Soon followed the first invoice where we didn’t have all the metrics we wanted and already had huge bills. Clearly, all monitoring providers cost a fortune for metrics. The solution was simple: we already have a lot in bare metal, why not also store the metrics there? An 8-core, 64GB RAM and 1TB disk is around 100€/month. Our hosted Grafana instance can connect into it, so we still have our hosted instance used to visualize everything.

The drawback being configuring correctly the metrics store. Initially, it was Prometheus with 15 days of history (which is enough for us) and later upgraded to VictoriaMetrics. No issues since.

Security

Here comes the elephant in the room: security. I’m saying this because we are going through our SOC 2 compliance process and logically, you need a lot more work than using cloud providers.

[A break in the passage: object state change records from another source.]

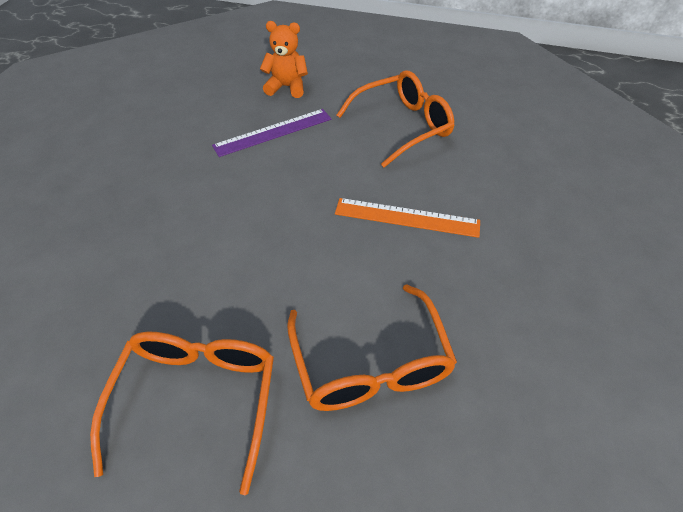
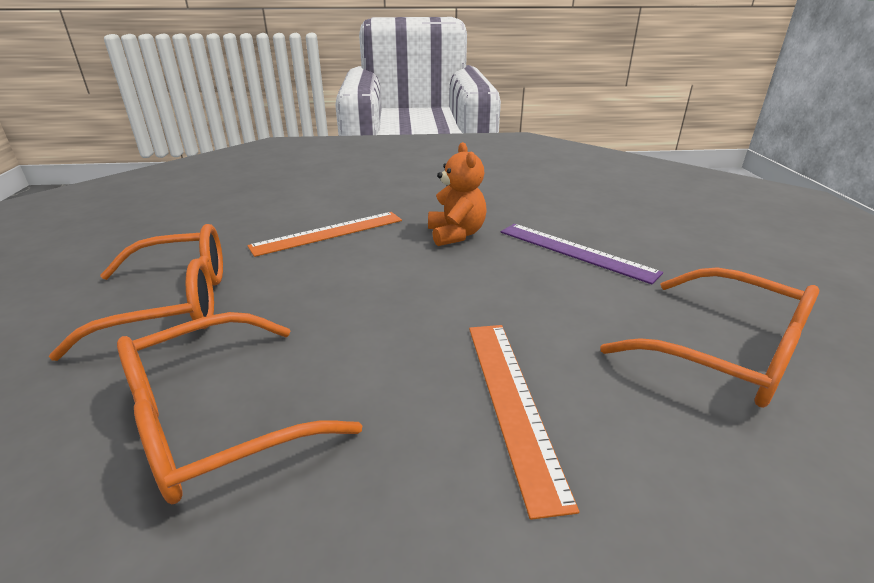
camera: 70 degrees right, 20 degrees down
(134, 265) = (328, 233): none -> orange ruler
(287, 87) = (669, 240): orange teddy bear -> orange teddy bear (456, 235)

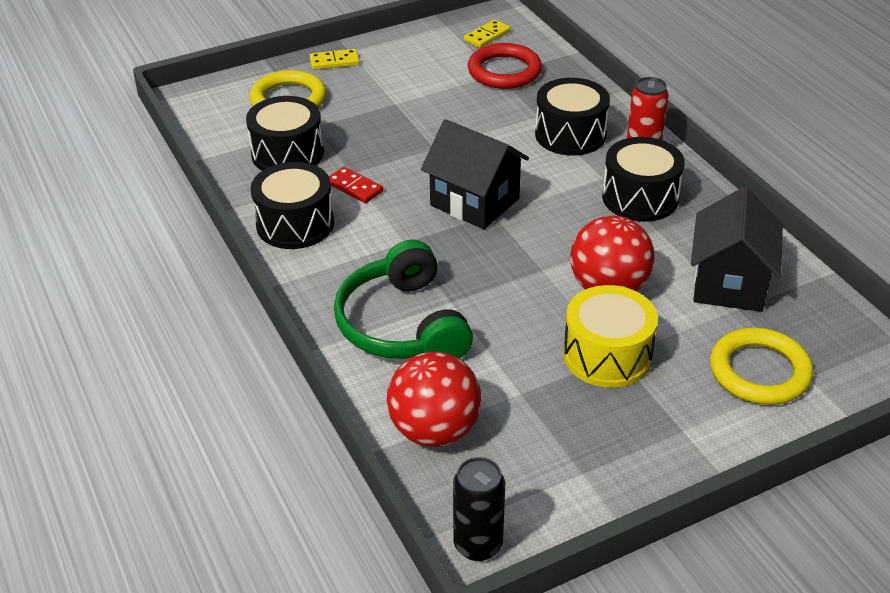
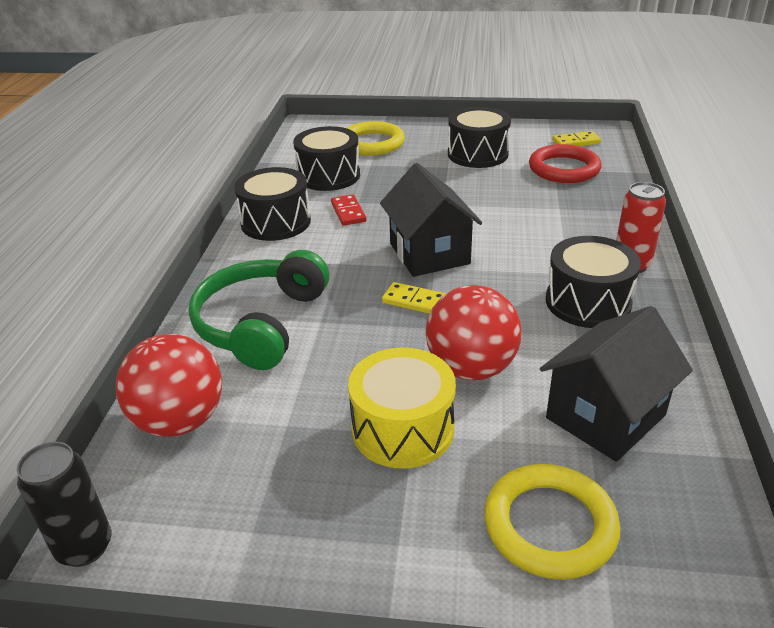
camera: 35 degrees right, 5 degrees down
(334, 61) = (434, 129): yellow domino -> yellow domino (415, 301)
(570, 134) = (573, 230): black drum -> black drum (477, 154)

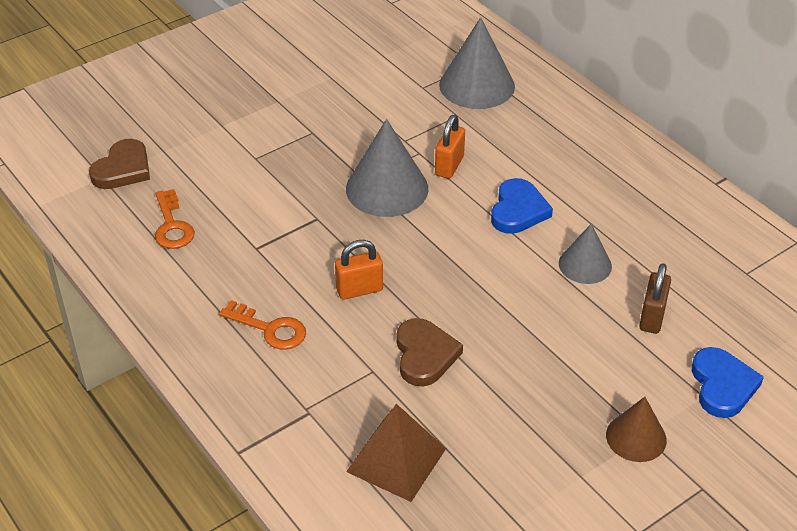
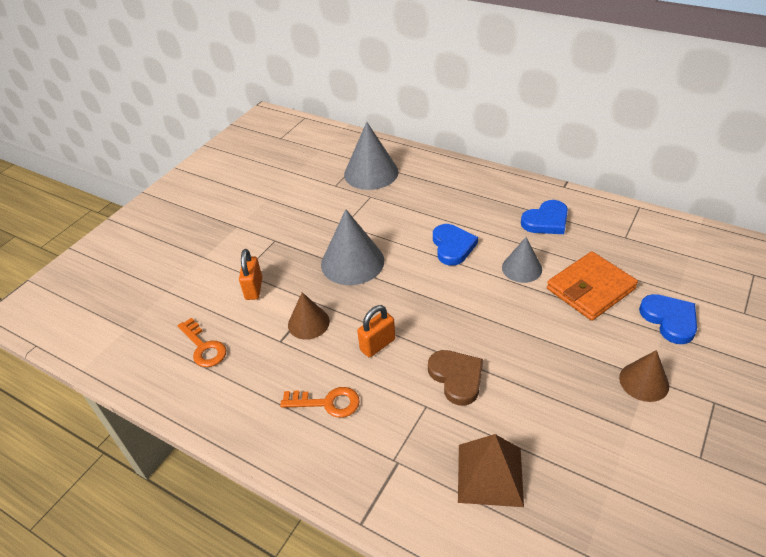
camera: 20 degrees left, 0 degrees up
(123, 169) = (141, 316): brown heart -> none
(297, 239) = (308, 323): none -> brown cone
(449, 166) = (386, 232): orange padlock -> orange padlock (254, 288)
(652, 317) = (590, 289): brown padlock -> orange wallet
(658, 219) = (546, 221): none -> blue heart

Handling access, encryption, secrets, and documentation can be almost automated away when using cloud. We didn’t have this chance :)

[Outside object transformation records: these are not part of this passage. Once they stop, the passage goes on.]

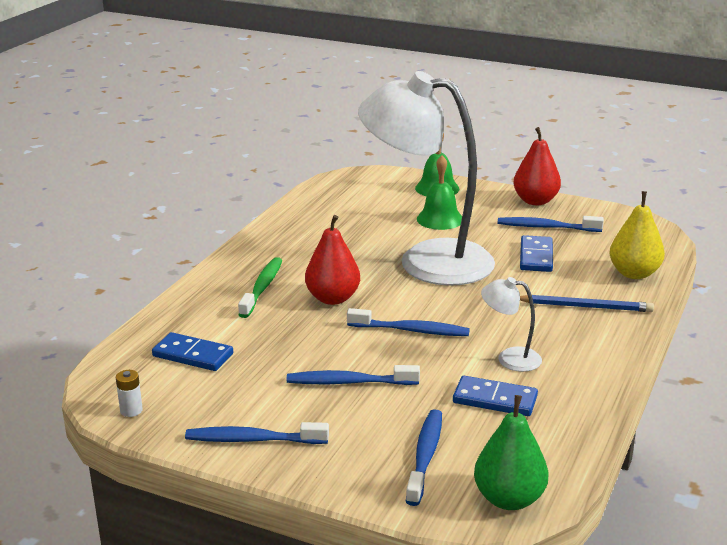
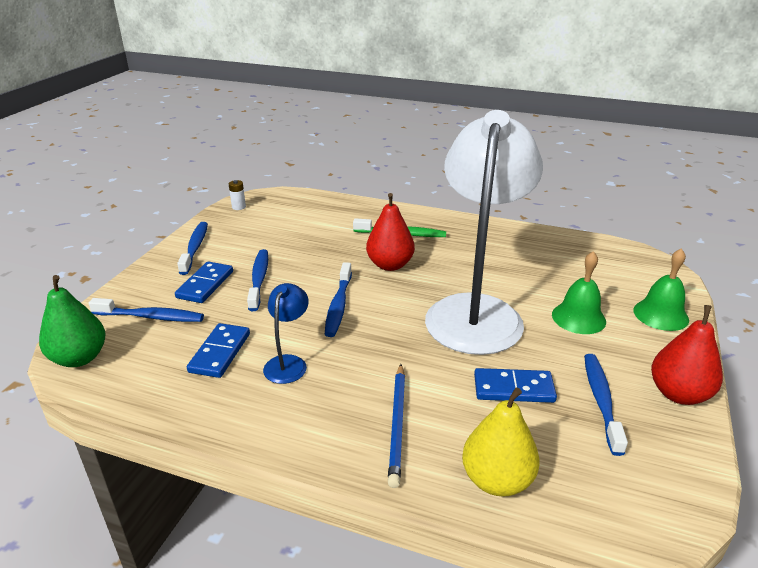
camera: 85 degrees right, 5 degrees up
(193, 355) = (302, 218): blue domino -> blue domino (205, 284)
(510, 358) = (288, 363): white lamp -> blue lamp

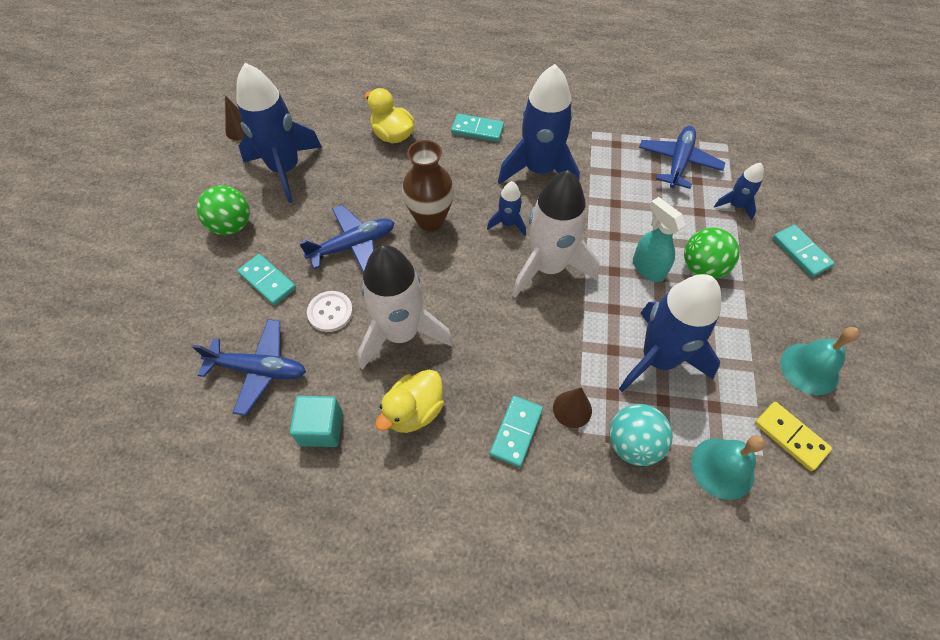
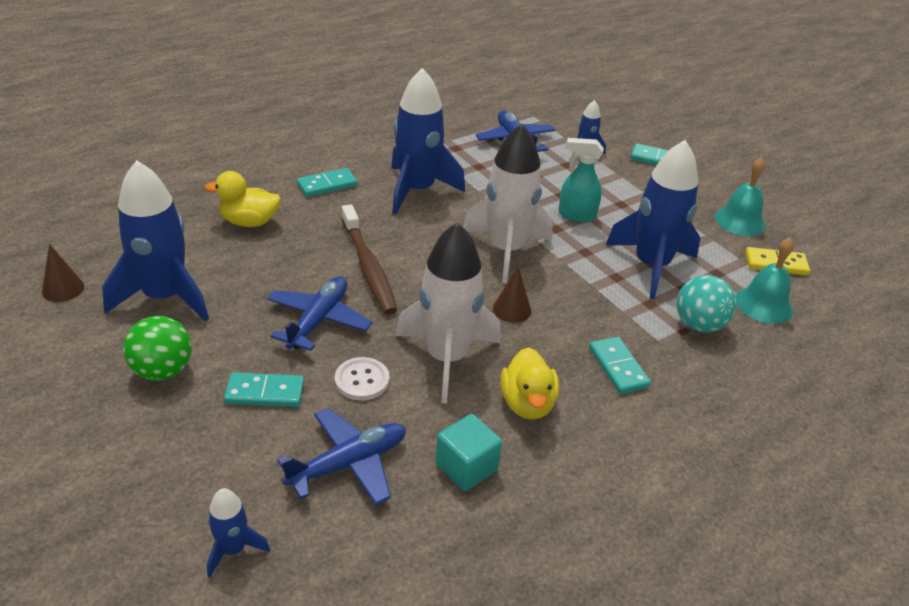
camera: 45 degrees left, 20 degrees down
(430, 220) = (368, 267): brown vase -> brown toothbrush
(508, 223) = (437, 237): blue rocket -> blue rocket (233, 549)
(572, 409) = (636, 329): brown cone -> brown cone (512, 309)
(702, 268) = (610, 197): green ball -> none

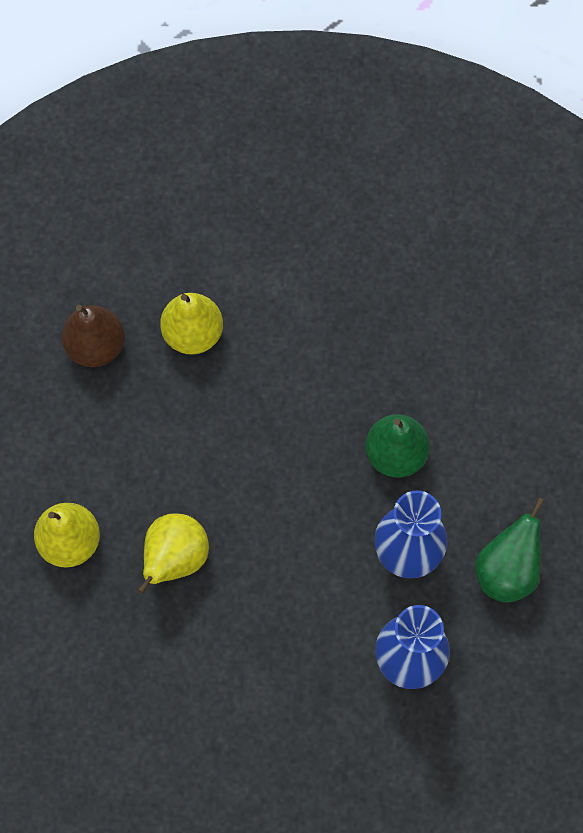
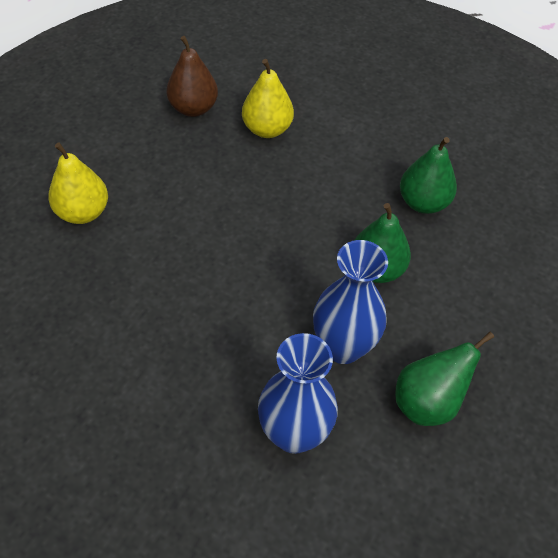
camera: 25 degrees right, 15 degrees down
(175, 559) = (151, 260): yellow pear -> none
(403, 348) = (423, 203): none -> green pear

I’m not saying it’s not feasible, of course. We did it and for now it’s fine, but that’s clearly a cost for teams that need to be compliant with those frameworks (whether it’s SOC, ISO, GDPR or your preferred one).

When discussing this with a fellow CTO a few days back, we agreed that if we had known earlier about compliance, we would have built from the ground up for them, and it would have saved a lot of time down the road.

The conclusion would be that if you think you’ll need to be compliant with specific frameworks at some point in the future: check all the requirements when building your infrastructure, at least to not be surprised, at best to directly implement things at the start.

Conclusion

As I mentioned at the beginning, this was clearly a good choice for us. It allowed us to reduce our costs when we had the time (whereas a lot of companies try to reduce costs at the last moment with only a few months of runway left).

I would say that this was not, and it is not, a “never use the cloud” post series. I think there are companies out there where this doesn’t make sense. It did for us because of how our product works and the people that worked there, so again, try to find the correct solution for your case and don’t copy others.

Now into the future, I’m planning to hire a dedicated SRE to maintain this infrastructure and continue making it scale. My job has evolved a lot since 2022, so while I don’t think I will be the one making future changes, I will still be there to understand them and report back on the learning along the way!